I've always heard many LGBTQ people say that coming out is an ongoing process. Many people say that you never stop coming out. They say that you continue to come out to new people for the rest of your life. According to them, the first time you tell someone you're gay is the moment you come out to them. I disagree.
I think if you've met somebody and your sexuality comes up right away, it's not a coming-out moment. Obviously, you don't just announce your sexuality to people when you first meet them. But if you're talking about dating or anything else related to sexuality, your orientation could come up. The reason I don't believe that's the same as coming out is because you were never in a closet with that person to begin with. You literally just met them.
The term "coming out" comes from the metaphor, coming out of the closet. This means that in order to "come out," you have to have a closet to come out of.
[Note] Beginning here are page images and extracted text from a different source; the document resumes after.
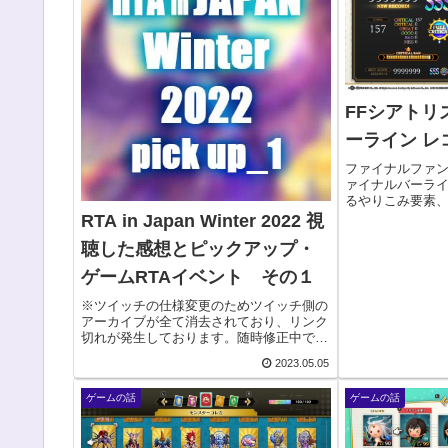
FFシアトリ
ーライン レ
ファイナルファ
ァイナルバーライ
るやりこみ要素
なりにまとめた
RTA in Japan Winter 2022 視
らすみません）
聴した感想とピックアップ・
ィカの所に表示
て埋めると...
ゲームRTAイベント その１
※ツイッチの仕様変更のためツイッチ側の
アーカイブが全て消去されており、リンク
切れが発生しております。随時修正中で
す。RTAinJAPANを視聴した、かなり個人
2023.05.05
的な感想です。ピックアップは独断と偏見
（と文字数の都合）が入っておりますの
ゲームの話
ゲームの話
で、ここ...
I personally believe that the only time you come out is when you keep it hidden from someone for a period of time.
I have always said that I never came out. I've always been out. The closest thing I can remember to a "coming out" moment came when I was 11. I had a crush on this boy and I wrote a note to my mom. I wrote something like, "I think I have a crush on (insert boy's name)."
By the time I was 12, I understood that I was gay. There was never an announcement. I don't ever remember saying the words, "I'm gay," to either of my parents. They just always knew. I was always open about it.
I already spoke to a bunch of friends at school. I talked to them through my suspicions to my eventual conclusion that I was gay. I don't really feel like I ever came out to them, because they were literally on my journey with me. My journey didn't really happen in isolation. Thankfully, I had friends to talk to.
I'm also of the opinion that nobody really comes out at 11 years old. If you are going through your developmental process, you're still figuring things out. It's not fair to say that an 11-year-old kept their sexuality hidden from people. They didn't even realize what their sexuality was. Many 11-year-olds still don't know what their sexuality is. If you are open with people about your process while it's happening, it's not the same as making an announcement once it's finished.
I'm not trying to make myself seem better than other LGBTQ people who had to come out. I'm just speaking about my own process and how I feel coming out should be viewed. Some people need to come out because they live in environments where they can't be open. I'm not trying to be condescending about that. I'm very sympathetic actually. I just feel that coming out should be viewed this way so we can eventually get to a "post-coming out" world.
I'm very hopeful that one day LGBTQ people won't have to come out to anyone. We will all be known as our orientation without having to make an announcement. As far as I'm concerned, this is an essential part of our growth as a community. This is an essential part of the growing acceptance our community will receive. This is another step toward our community being treated no different than heterosexuals.
If you ask me, that's a future we should all be striving for.